══ Passage ══

2. Update ACI containers
- If you would like to update your existing ACI containers, you can re-run the same “.\Initialize-VstsAgentOnWindowsServerCoreContainer.ps1” script using the “-RequiredPowerShellModules” switch as follows:
Initialize-VstsAgentOnWindowsServerCoreContainer.ps1 -SubscriptionName "<subscription name>" -ResourceGroupName "<resource group name>" -ContainerName "<container 1 name>", "<container 2 name>", "<container n name>" -Location "<azure region 2>" -StorageAccountName "<storage account name>" -VSTSAccountName "<azure devops account name>" -PATToken "<PAT token>" -PoolName "<agent pool name>" -ReplaceExistingContainer
- This will wipe out the existing container(s), and re-register the new one(s) with the same name. Note that this will create a new agent registration in Azure DevOps, as the agent names are generated based on the following pattern: <ACI container name>-<Date-Time in the format of yyyyMMdd-mmhhss>
- Once the new container(s) have bee provisioned, the old agents become orphaned. These have to be manually deprovisioned on the Azure DevOps portal.

═══
══ Data ══

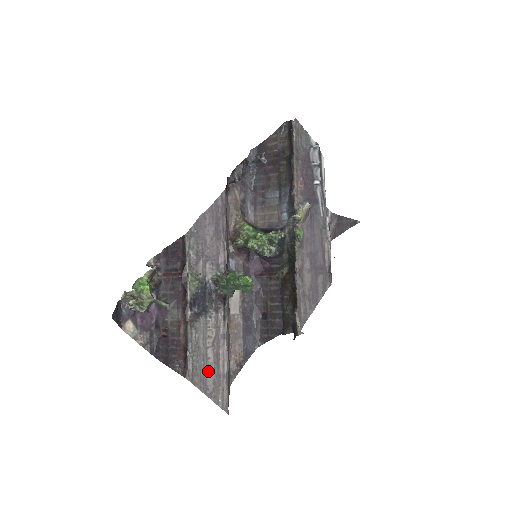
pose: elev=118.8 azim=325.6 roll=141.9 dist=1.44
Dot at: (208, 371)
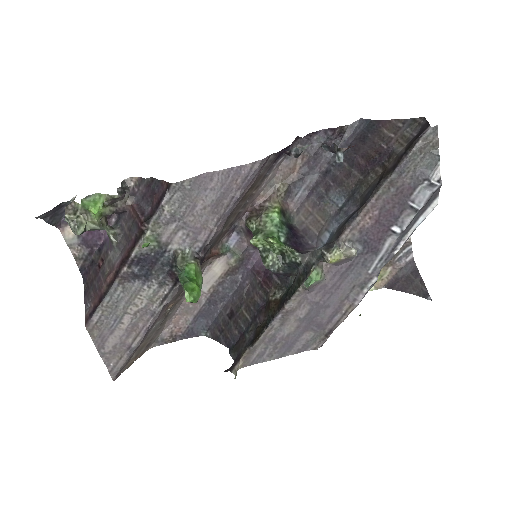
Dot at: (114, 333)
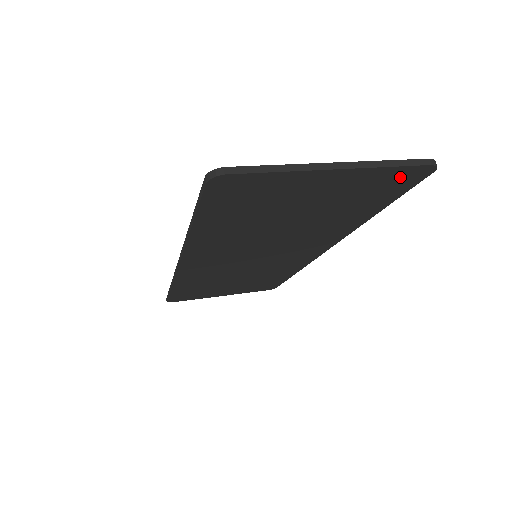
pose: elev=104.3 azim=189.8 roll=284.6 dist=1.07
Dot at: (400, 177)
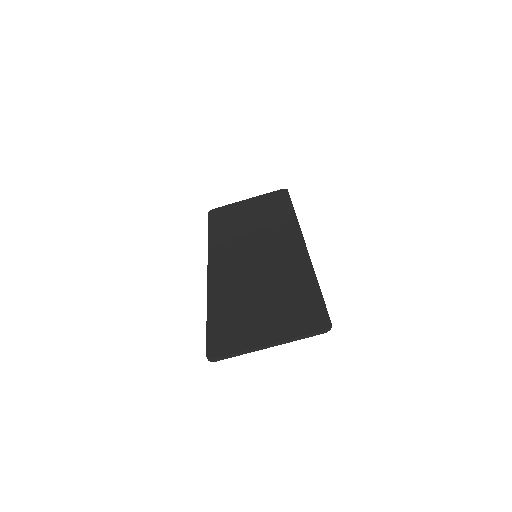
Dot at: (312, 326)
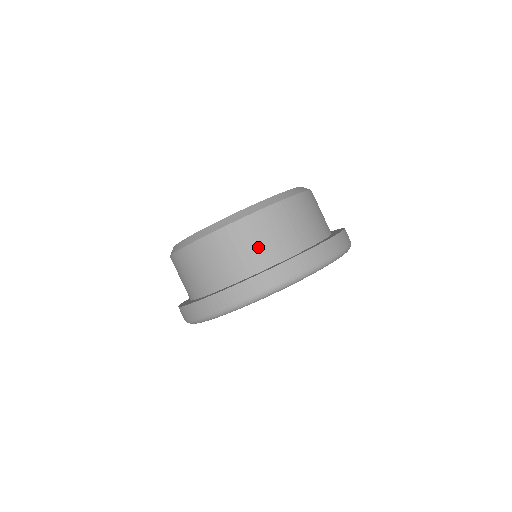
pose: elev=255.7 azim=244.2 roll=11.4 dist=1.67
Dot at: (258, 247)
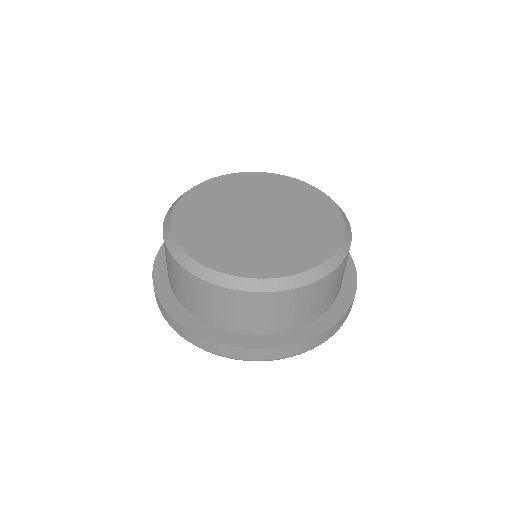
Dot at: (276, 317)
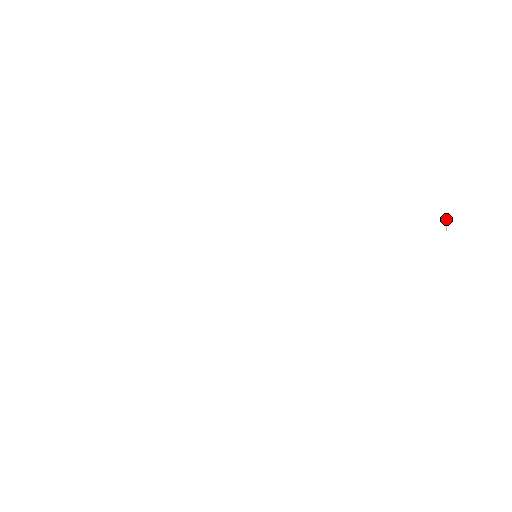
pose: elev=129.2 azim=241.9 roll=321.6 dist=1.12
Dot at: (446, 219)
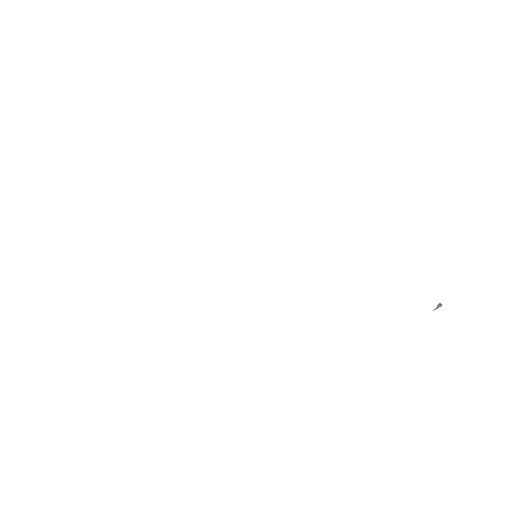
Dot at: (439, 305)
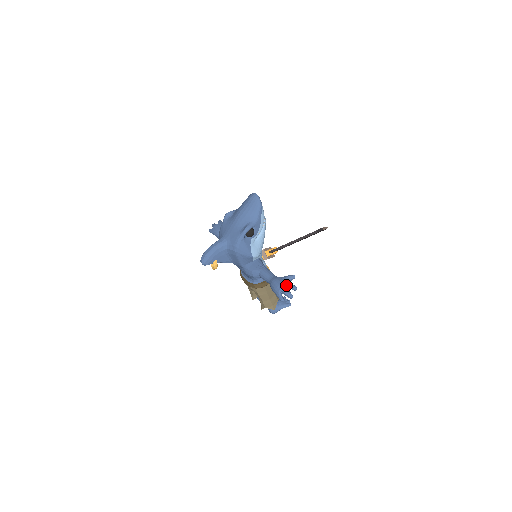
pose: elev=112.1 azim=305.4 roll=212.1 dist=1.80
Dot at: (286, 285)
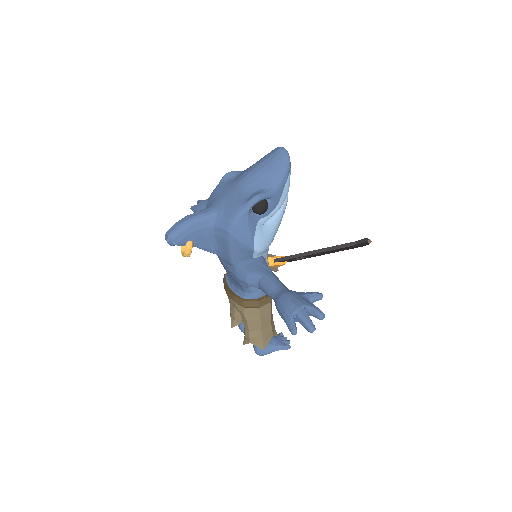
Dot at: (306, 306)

═══
══ Data ══

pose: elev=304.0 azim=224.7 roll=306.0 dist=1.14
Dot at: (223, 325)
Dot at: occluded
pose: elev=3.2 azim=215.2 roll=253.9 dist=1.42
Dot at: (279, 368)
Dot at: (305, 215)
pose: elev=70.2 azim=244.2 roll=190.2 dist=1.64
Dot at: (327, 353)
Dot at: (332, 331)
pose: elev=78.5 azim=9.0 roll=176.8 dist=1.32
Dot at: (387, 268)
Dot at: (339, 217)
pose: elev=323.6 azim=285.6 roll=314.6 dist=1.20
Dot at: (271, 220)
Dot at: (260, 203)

═══
══ Data ══

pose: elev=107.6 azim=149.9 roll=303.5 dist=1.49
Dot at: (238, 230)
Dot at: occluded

═══

### Instruction
Write the next part of the passage on updating ACI containers, starting right after its final sentence.

### Task response
3. Delete ACI containers
- To remove the ACI containers that are no longer required, run the below script:
Remove-VstsAgentOnWindowsServerCoreContainer.ps1 -SubscriptionName "<subscription name>" -ResourceGroupName "<resource group name>" -ContainerName "<container 1 name>", "<container 2 name>", "<container n name>"
- Once the containers have been removed, the agents on the Azure DevOps portal become orphaned. These have to be manually deprovisioned (deleted) on the portal.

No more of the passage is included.